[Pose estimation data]

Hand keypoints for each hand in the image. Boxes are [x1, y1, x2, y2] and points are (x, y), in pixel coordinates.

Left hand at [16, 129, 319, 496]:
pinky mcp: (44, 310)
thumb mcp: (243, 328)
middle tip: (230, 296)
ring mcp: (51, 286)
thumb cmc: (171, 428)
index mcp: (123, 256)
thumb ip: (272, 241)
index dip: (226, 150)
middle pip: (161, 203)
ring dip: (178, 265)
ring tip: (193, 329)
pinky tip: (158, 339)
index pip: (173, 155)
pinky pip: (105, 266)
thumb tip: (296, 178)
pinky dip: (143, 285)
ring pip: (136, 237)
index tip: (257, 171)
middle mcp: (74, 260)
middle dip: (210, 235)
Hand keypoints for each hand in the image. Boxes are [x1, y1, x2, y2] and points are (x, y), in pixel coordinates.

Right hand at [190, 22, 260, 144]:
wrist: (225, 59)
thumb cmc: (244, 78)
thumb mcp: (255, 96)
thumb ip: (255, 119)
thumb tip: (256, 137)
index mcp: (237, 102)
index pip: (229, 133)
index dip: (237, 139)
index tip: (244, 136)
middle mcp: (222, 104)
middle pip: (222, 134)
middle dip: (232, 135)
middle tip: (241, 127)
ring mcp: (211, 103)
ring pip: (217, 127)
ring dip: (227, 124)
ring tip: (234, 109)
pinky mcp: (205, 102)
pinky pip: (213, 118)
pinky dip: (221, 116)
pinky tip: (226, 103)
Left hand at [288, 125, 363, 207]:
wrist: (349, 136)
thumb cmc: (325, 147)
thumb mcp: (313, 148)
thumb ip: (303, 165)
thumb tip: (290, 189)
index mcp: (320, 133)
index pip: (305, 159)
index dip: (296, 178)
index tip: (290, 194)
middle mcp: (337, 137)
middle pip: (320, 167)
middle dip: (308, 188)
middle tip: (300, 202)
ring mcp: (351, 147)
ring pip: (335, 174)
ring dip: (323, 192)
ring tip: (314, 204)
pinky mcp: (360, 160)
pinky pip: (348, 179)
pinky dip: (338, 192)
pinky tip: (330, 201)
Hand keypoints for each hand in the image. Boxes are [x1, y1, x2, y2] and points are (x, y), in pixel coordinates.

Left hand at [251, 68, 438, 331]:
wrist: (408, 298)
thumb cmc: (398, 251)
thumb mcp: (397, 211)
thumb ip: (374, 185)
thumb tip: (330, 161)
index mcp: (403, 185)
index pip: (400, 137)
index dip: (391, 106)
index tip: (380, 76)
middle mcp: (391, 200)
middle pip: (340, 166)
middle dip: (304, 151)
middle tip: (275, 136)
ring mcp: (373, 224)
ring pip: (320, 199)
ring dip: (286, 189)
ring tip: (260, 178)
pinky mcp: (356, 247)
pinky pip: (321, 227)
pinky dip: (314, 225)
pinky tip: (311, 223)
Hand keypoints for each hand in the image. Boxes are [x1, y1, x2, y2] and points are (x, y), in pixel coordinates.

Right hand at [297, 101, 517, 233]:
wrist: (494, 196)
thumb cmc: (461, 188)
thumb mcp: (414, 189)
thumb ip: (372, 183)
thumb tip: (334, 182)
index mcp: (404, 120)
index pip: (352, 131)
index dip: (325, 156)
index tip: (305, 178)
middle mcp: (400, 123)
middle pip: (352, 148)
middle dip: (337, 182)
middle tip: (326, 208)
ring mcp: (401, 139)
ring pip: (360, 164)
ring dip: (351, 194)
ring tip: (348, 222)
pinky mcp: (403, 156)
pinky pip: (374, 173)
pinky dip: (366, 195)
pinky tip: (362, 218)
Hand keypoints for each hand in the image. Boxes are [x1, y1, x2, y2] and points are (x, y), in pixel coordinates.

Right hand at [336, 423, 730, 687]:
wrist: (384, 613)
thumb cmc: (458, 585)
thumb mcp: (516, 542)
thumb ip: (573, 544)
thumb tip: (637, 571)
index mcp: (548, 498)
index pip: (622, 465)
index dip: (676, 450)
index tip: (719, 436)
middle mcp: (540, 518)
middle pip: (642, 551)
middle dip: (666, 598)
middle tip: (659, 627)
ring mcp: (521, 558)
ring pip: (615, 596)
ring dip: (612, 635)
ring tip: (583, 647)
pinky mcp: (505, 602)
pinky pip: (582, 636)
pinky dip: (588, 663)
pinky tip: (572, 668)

#### PROBLEM:
Output every entry exactly.

#### YOUR RESPONSE:
Hand keypoints for each hand in the image. Boxes are [x1, y1, x2, y2] and points are (x, y), in pixel coordinates.

Left hand at [16, 129, 319, 496]:
pinky mcp: (44, 310)
thumb mcp: (243, 328)
middle tip: (230, 296)
ring mcp: (51, 286)
thumb cmc: (171, 428)
index mcp: (123, 256)
thumb ip: (272, 241)
index dip: (226, 150)
middle pip: (161, 203)
ring dip: (178, 265)
ring tip: (193, 329)
pinky tip: (158, 339)
index pip: (173, 155)
pinky pip: (105, 266)
thumb tip: (296, 178)
pinky dip: (143, 285)
ring pip: (136, 237)
index tip: (257, 171)
middle mcp: (74, 260)
middle dip: (210, 235)
Hand keypoints for each hand in the image. Boxes are [x1, y1, x2, y2] and points are (x, y), in pixel coordinates.

Right hand at [190, 22, 260, 144]:
wrist: (225, 59)
thumb cmc: (244, 78)
thumb mcp: (255, 96)
thumb ip: (255, 119)
thumb tip: (256, 137)
index mcp: (237, 102)
index pip: (229, 133)
index dip: (237, 139)
index tip: (244, 136)
middle mcp: (222, 104)
middle pip: (222, 134)
middle dip: (232, 135)
middle tip: (241, 127)
ring mcp: (211, 103)
ring pip: (217, 127)
ring dip: (227, 124)
ring tip: (234, 109)
pinky mcp: (205, 102)
pinky pip: (213, 118)
pinky dip: (221, 116)
pinky tip: (226, 103)
Left hand at [288, 125, 363, 207]:
wrist: (349, 136)
thumb cmc: (325, 147)
thumb mcp: (313, 148)
thumb ip: (303, 165)
thumb tip: (290, 189)
index mcp: (320, 133)
index pip: (305, 159)
index dip: (296, 178)
index tip: (290, 194)
middle mcp: (337, 137)
middle pip: (320, 167)
middle dip: (308, 188)
middle tip: (300, 202)
ring mcp: (351, 147)
ring pip: (335, 174)
ring dip: (323, 192)
ring tip: (314, 204)
pinky mcp: (360, 160)
pinky pip: (348, 179)
pinky dip: (338, 192)
pinky tip: (330, 201)
Hand keypoints for each hand in the image. Boxes are [x1, y1, x2, y2] and points are (x, y), in pixel coordinates.

Left hand at [251, 68, 438, 331]:
wrist: (408, 298)
thumb cmc: (398, 251)
thumb mcp: (397, 211)
thumb ip: (374, 185)
thumb tip: (330, 161)
index mcp: (403, 185)
index pip: (400, 137)
index dip: (391, 106)
index tip: (380, 76)
middle mcp: (391, 200)
middle pip: (340, 166)
middle dip: (304, 151)
middle tip: (275, 136)
ring mcp: (373, 224)
ring pip: (320, 199)
ring dip: (286, 189)
ring tip: (260, 178)
pinky mcp: (356, 247)
pinky pip: (321, 227)
pinky dip: (314, 225)
pinky tip: (311, 223)
Hand keypoints for each hand in the image. Boxes are [x1, y1, x2, y2] and points are (x, y), in pixel coordinates.

Right hand at [297, 101, 517, 233]:
wrist: (494, 196)
thumb cmc: (461, 188)
thumb mcp: (414, 189)
thumb ip: (372, 183)
thumb tip: (334, 182)
index mcp: (404, 120)
index pip: (352, 131)
index dip: (325, 156)
index tip: (305, 178)
middle mcp: (400, 123)
middle pip: (352, 148)
middle dip: (337, 182)
middle tip: (326, 208)
ring mcp: (401, 139)
ring pip: (360, 164)
ring dip: (351, 194)
ring tip: (348, 222)
pinky mcp: (403, 156)
pinky pip: (374, 173)
pinky dip: (366, 195)
pinky tip: (362, 218)
Hand keypoints for each hand in the image. Boxes are [x1, y1, x2, y2] and points are (x, y), in pixel coordinates.

Right hand at [336, 423, 730, 687]:
wrist: (384, 613)
thumb cmc: (458, 585)
thumb mcp: (516, 542)
thumb ip: (573, 544)
thumb tip: (637, 571)
index mcp: (548, 498)
index pip: (622, 465)
index dip: (676, 450)
index tip: (719, 436)
middle mcp: (540, 518)
middle pip: (642, 551)
middle dip: (666, 598)
middle tip: (659, 627)
ring mcp: (521, 558)
ring pip: (615, 596)
ring dip: (612, 635)
ring tip: (583, 647)
pinky mcp: (505, 602)
pinky pip: (582, 636)
pinky dip: (588, 663)
pinky tip: (572, 668)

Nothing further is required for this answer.